Pat the boneless skinless chicken thighs dry with paper towels.
In a large bowl, combine the olive oil, lemon juice, minced garlic cloves, ground cumin, ground coriander, smoked paprika, turmeric, cinnamon, salt, and black pepper.
Add the chicken thighs to the bowl, ensuring each piece is fully coated in the marinade.
Cover the bowl and refrigerate for at least 4 hours, or preferably overnight (up to 24 hours) for the best flavor.
Preheat your grill to medium-high heat. If using a cast iron skillet, heat it over medium-high heat with a tablespoon of olive oil until shimmering.
Remove the chicken from the marinade, letting any excess drip off. Discard the remaining marinade.
Place the chicken thighs on the hot grill or skillet. Cook for 6-8 minutes per side, or until the chicken is cooked through and has nice char marks. The internal temperature should reach 165°F (74°C).

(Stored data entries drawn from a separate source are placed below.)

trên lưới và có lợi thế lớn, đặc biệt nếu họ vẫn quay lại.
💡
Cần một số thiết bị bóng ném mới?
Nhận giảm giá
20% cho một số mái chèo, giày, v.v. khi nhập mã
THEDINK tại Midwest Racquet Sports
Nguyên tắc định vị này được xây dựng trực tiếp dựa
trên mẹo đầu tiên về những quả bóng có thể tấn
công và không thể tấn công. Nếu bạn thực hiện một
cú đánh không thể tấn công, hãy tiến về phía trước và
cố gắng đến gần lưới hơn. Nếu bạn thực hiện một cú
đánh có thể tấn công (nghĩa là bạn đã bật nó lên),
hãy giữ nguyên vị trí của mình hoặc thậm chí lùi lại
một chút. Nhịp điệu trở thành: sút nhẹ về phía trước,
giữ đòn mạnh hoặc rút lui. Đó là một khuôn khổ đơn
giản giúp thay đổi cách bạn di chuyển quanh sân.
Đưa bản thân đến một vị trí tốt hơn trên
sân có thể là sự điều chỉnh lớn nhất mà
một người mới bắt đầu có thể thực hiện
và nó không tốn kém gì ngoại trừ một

Once cooked, transfer the chicken to a cutting board.
Tent it loosely with foil and let it rest for 5-10 minutes. This allows the juices to redistribute, keeping the chicken tender.
After resting, slice the chicken thighs thinly against the grain into strips.
In a small bowl, combine the Greek yogurt, mayonnaise, minced garlic cloves, lemon juice, and salt.
Stir everything together until well combined and smooth.
Taste and adjust seasoning if necessary. If you prefer a thinner sauce, you can add a tiny splash of water or more lemon juice.
Warm the pita bread slightly, either on the grill, in a dry skillet, or in the microwave, until soft and pliable.
Lay a warm pita bread on a clean surface.
Spread a generous amount of the creamy garlic sauce down the center of the pita.
Arrange a layer of shredded lettuce, sliced tomato, sliced cucumber, and sliced red onion over the sauce.
Pile a good portion of the thinly sliced chicken shawarma on top of the vegetables.
Sprinkle with fresh chopped parsley.
Carefully roll up the pita tightly, tucking in the sides as you go to create a secure wrap. Serve immediately.